--- Source document ---
3

I Executed SQL on database that looked like this:

SET IDENTITY_INSERT table1 ON
GO
BEGIN TRANSACTION
GO
INSERT INTO table1 SELECT ... FROM table2
GO
DELETE FROM table2 ...
GO
COMMIT TRANSACTION
GO
SET IDENTITY_INSERT table1 OFF
GO

Problem is my table was locked on last statement SET IDENTITY_INSERT table1 OFF, all previous statements took around 6 hours, but my table is locked on this last statement for 1 day now.

In Activity Monitor it has connection that dont execute any command but is head blocker of locking chain, i killed it but nothing changed only that is in rollback state but it's still eating all I/O.

My question is what this session is doing and how to avoid it? It looks like IDENTITY_INSERT is almost costly like full table recreation for some reason, i don't know how this could cause any downsides on performance side.

Additional info: there was not identity collision during insert, bcs i insert operated on lower identity values than initial set on table1

Table design:

CREATE TABLE [dbo].[table1] (
    [id_table1] BIGINT     IDENTITY NOT NULL,
    [id_table3]              INT        NOT NULL,
    [some_id]    BIGINT     NOT NULL,
    [some_time2]           DATETIME2   NOT NULL,
    [some_time]            DATETIME2   NOT NULL,
    [some_value]                FLOAT (53) NOT NULL,
    [some_value2]               FLOAT (53) NOT NULL,
    [some_value3]            TINYINT    NULL,
    CONSTRAINT [FK_table1_table3] FOREIGN KEY ([id_table3]) REFERENCES [dbo].[table3] ([id_table3]),
    INDEX [IX_table1] CLUSTERED ([id_table3] ASC, [some_time] ASC, [id_table1] ASC) WITH (DATA_COMPRESSION = PAGE)
) WITH (DATA_COMPRESSION = PAGE);
GO
CREATE INDEX [IX_table1_some_time] ON [dbo].[table1] 
([some_time] ASC, [id_table1] ASC) INCLUDE ([id_table3], [some_value], [some_value2], [some_value3]) WITH (DATA_COMPRESSION = PAGE)

(Stored items)
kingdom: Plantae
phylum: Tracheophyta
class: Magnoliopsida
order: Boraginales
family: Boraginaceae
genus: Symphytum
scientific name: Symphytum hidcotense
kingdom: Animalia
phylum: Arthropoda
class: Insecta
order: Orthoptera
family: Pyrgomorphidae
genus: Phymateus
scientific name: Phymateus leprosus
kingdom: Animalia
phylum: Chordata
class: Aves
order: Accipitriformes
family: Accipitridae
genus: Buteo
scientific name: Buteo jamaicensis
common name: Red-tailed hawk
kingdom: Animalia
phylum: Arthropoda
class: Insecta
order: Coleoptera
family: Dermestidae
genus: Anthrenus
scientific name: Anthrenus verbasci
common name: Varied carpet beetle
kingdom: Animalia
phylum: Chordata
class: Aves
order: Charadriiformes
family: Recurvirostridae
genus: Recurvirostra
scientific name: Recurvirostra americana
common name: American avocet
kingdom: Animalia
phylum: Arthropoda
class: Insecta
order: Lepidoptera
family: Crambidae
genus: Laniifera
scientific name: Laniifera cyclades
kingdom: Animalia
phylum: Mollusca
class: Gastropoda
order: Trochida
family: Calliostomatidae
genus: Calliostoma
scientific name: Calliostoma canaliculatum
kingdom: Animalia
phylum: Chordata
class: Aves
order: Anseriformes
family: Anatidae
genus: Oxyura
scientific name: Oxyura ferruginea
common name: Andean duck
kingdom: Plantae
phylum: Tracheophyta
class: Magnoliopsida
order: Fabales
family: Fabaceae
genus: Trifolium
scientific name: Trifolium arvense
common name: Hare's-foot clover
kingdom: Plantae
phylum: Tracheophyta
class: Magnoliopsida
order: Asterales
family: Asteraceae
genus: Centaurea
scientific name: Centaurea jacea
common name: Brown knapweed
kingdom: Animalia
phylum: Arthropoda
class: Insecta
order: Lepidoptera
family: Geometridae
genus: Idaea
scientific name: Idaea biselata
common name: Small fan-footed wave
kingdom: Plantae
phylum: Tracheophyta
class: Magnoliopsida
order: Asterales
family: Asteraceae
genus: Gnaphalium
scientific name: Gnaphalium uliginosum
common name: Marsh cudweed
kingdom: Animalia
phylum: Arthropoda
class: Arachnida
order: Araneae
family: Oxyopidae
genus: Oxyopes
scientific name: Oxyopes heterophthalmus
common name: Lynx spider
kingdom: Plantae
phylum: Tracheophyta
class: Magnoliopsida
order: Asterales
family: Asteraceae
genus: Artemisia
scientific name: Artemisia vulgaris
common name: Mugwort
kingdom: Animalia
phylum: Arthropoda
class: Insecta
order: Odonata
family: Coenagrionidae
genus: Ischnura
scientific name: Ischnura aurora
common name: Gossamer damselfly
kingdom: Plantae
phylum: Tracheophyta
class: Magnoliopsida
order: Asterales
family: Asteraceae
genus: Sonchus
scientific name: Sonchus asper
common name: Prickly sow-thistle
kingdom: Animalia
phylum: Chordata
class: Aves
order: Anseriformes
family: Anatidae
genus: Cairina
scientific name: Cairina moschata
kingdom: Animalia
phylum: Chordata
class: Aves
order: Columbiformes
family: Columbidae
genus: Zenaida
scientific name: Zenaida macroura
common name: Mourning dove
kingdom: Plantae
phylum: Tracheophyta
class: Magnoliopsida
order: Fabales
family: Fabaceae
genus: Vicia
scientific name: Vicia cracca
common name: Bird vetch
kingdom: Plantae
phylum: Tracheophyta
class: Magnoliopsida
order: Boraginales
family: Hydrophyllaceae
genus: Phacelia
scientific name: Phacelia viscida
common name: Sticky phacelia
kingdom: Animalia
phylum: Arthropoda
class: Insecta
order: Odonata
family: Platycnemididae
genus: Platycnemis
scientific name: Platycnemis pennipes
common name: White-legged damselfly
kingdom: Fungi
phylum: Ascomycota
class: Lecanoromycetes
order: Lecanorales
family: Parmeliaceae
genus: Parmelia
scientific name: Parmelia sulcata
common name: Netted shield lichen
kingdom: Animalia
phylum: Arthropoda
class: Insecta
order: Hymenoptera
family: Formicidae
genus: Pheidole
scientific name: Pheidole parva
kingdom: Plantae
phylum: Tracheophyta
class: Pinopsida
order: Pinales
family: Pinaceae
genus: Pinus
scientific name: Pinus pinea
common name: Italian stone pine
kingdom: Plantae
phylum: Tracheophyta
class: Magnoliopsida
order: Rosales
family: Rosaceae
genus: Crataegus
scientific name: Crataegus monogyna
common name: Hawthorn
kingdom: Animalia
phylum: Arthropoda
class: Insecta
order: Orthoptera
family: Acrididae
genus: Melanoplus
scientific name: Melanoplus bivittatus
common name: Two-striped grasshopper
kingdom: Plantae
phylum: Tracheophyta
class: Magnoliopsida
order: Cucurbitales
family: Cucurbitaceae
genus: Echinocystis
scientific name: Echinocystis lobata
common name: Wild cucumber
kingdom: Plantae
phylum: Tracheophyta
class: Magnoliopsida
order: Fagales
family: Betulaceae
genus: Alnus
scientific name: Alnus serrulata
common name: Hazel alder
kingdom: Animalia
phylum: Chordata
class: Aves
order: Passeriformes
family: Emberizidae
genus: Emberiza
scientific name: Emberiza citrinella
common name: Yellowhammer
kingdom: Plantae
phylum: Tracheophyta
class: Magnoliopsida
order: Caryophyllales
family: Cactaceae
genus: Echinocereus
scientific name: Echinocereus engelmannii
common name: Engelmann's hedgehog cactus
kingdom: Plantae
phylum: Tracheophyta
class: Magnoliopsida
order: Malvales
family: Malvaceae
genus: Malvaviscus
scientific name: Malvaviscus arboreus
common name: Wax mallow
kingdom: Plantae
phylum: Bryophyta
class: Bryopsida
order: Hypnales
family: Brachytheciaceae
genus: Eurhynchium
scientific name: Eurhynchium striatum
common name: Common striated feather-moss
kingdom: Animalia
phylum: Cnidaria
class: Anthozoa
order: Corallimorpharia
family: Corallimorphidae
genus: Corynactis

--- Task list ---
1. From the question about the locked table, write out the passage from "Problem is my" up to and including "on performance side.".
2. Shorten the paragraph in the question about the locked table that begins "In Activity Monitor it has connection", keeping its main facts.
3. Continue the question about the locked table from the point where it stops.

--- Replies ---
1.
Problem is my table was locked on last statement SET IDENTITY_INSERT table1 OFF, all previous statements took around 6 hours, but my table is locked on this last statement for 1 day now.

In Activity Monitor it has connection that dont execute any command but is head blocker of locking chain, i killed it but nothing changed only that is in rollback state but it's still eating all I/O.

My question is what this session is doing and how to avoid it? It looks like IDENTITY_INSERT is almost costly like full table recreation for some reason, i don't know how this could cause any downsides on performance side.

2. Activity Monitor shows an idle connection at the head of the locking chain. Killing it only put it into a rollback state, and it is still using all the I/O.

3.
GO
0

1 Answer 1

8

SET IDENTITY_INSERT is just a session option allowing you to insert identity values explicitly in a subsequent statement. It doesn't do anything to the transaction log. I presume your first transaction wasn't actually committed and now is rolling back.

This could happen if you have implicit_transactions on

Or a possibly more likely scenario is that you were already in an open transaction unknowingly.

This could happen if your original script contained an error between the begin tran and commit. Executing could then terminate execution leaving an open transaction (If you had used SET XACT_ABORT ON any error would have rollbacked the transaction rather than leaving it open.)

Then after fixing the error and rerunning the script in the same session the begin tran would be called again and increment @@trancount and the COMMIT would just decrement it down to 1, leaving the transaction still open.

Rather than killing the session and causing transaction rollback the correct thing to do in that case (assuming you were happy that everything was OK and the original error condition hadn't caused changes that you wouldn't want to commit) would have been to check @@trancount and commit again as many times as needed (I.e. in the event that there were multiple executions before the error was fixed) until that reached zero.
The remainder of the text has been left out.